Cattier phrased it in the year 1898: "Belgium has no more right to intervene in the internal affairs of the Congo than the Congo State has to intervene in Belgian affairs. As regards the Congo Government, Belgium has no right either of intervention, direction, or control[468]."
[Footnote 467: H.R. Fox-Bourne, _Civilisation in Congoland_ p. 277.]
[Footnote 468: M. Cattier, _op. cit._ p. 88.]
Very many Belgians object strongly to the building up of an _imperium in imperio _in their land; and the wealth which the ivory and rubber of the Congo brings into their midst (not to speak of the stock-jobbing and company-promoting which go on at Brussels and Antwerp), does not blind them to the moral responsibility which the Belgian people has indirectly incurred. It is true that Belgium has no legal responsibility, but the State which has lent a large sum to the Congo Government, besides providing the great majority of the officials and exploiters of that territory, cannot escape some amount of responsibility. M. Vandervelde, leader of the Labour Party in Belgium, has boldly and persistently a.s.serted the right of the Belgian people to a share in the control of its eventual inheritance, but hitherto all the efforts of his colleagues have failed before the groups of capitalists who have acquired great monopolist rights in Congoland.
Having now traced the steps by which the Congolese Government reached its present anomalous position, we will proceed to give a short account of its material progress and administration.

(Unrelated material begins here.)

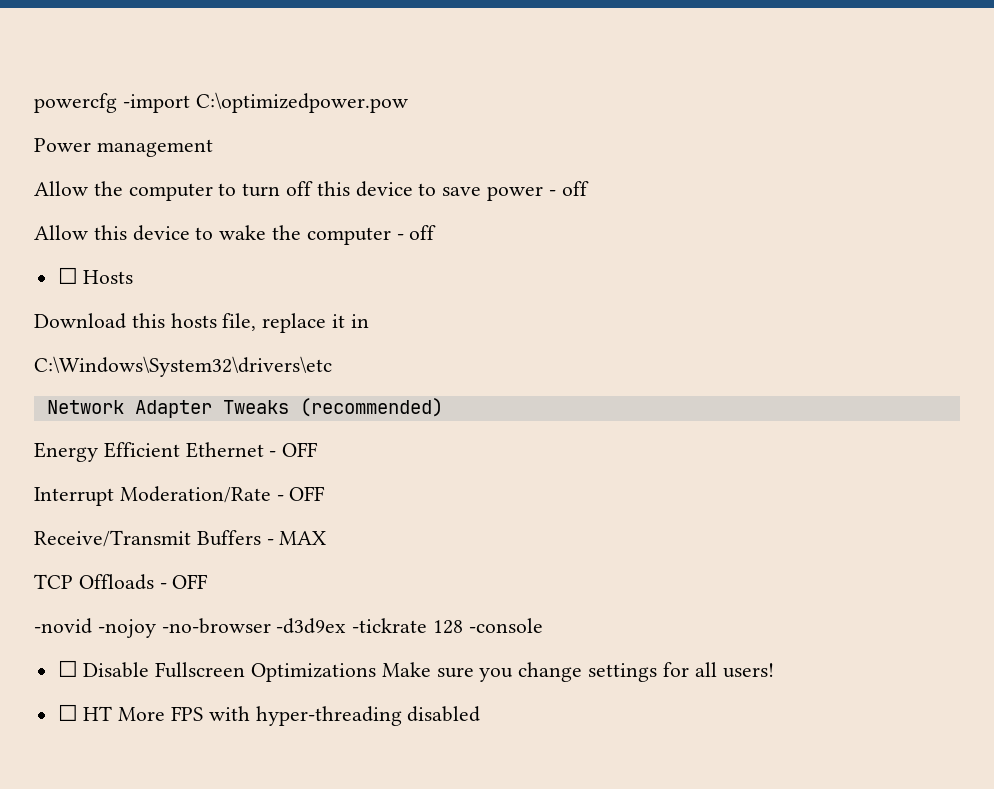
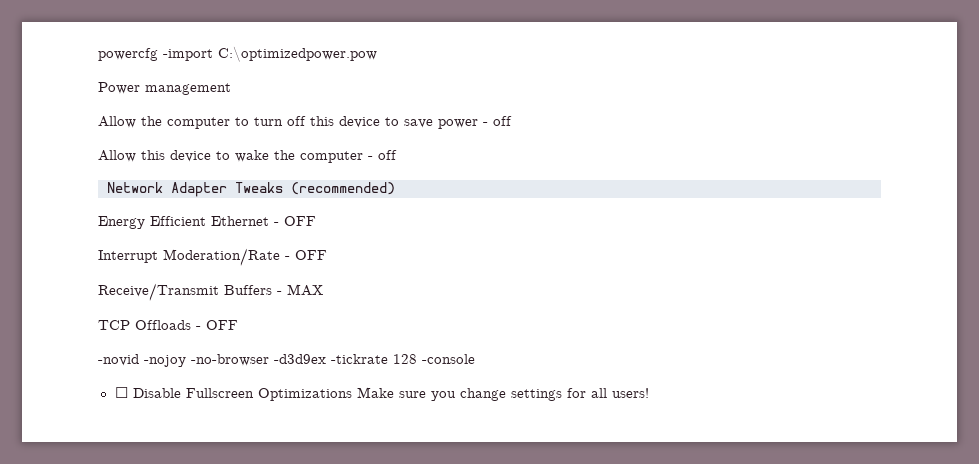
[57,267,134,284] [34,313,369,333] [34,356,332,377] // ☐ Hosts // Download this hosts file, replace it in // C:\Windows\System32\drivers\etc -> (397, 155) none
[57,704,481,726] // ☐ HT More FPS with hyper-threading disabled -> (649, 393) none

No one can deny that much has been done in the way of engineering. A light railway has been constructed from near Vivi on the Lower Congo to Stanley Pool, another from Boma into the districts north of that important river port. Others have been planned, or are already being constructed, between Stanley Falls and the northern end of Lake Tanganyika, with a branch to the Albert Nyanza. Another line will connect the upper part of the River Congo with the westernmost affluent of the River Kasai, thus taking the base of the arc instead of the immense curve of the main stream. By the year 1903, 480 kilometres of railway were open for traffic, while 1600 more were in course of construction or were being planned. It seems that the first 400 kilometres, in the hilly region near the seaboard, cost 75,000,000 francs in place of the 25,000,000 francs first estimated[469].
Road-making has also been pushed on in many directions. A flotilla of steamers plies on the great river and its chief affluents. In 1885 there were but five; the number now exceeds a hundred. As many as 1532 kilometres of telegraphs are now open. The exports advanced from 1,980,441 francs in 1885-86 to 50,488,394 francs in 1901-02, mainly owing to the immense trade in rubber, of which more anon; the imports from 9,175,103 francs in 1893 to 23,102,064 in 19O1-O2[470].
[Footnote 469: _L'Afrique nouvelle,_ by E. Descamps (1903), chap. xv.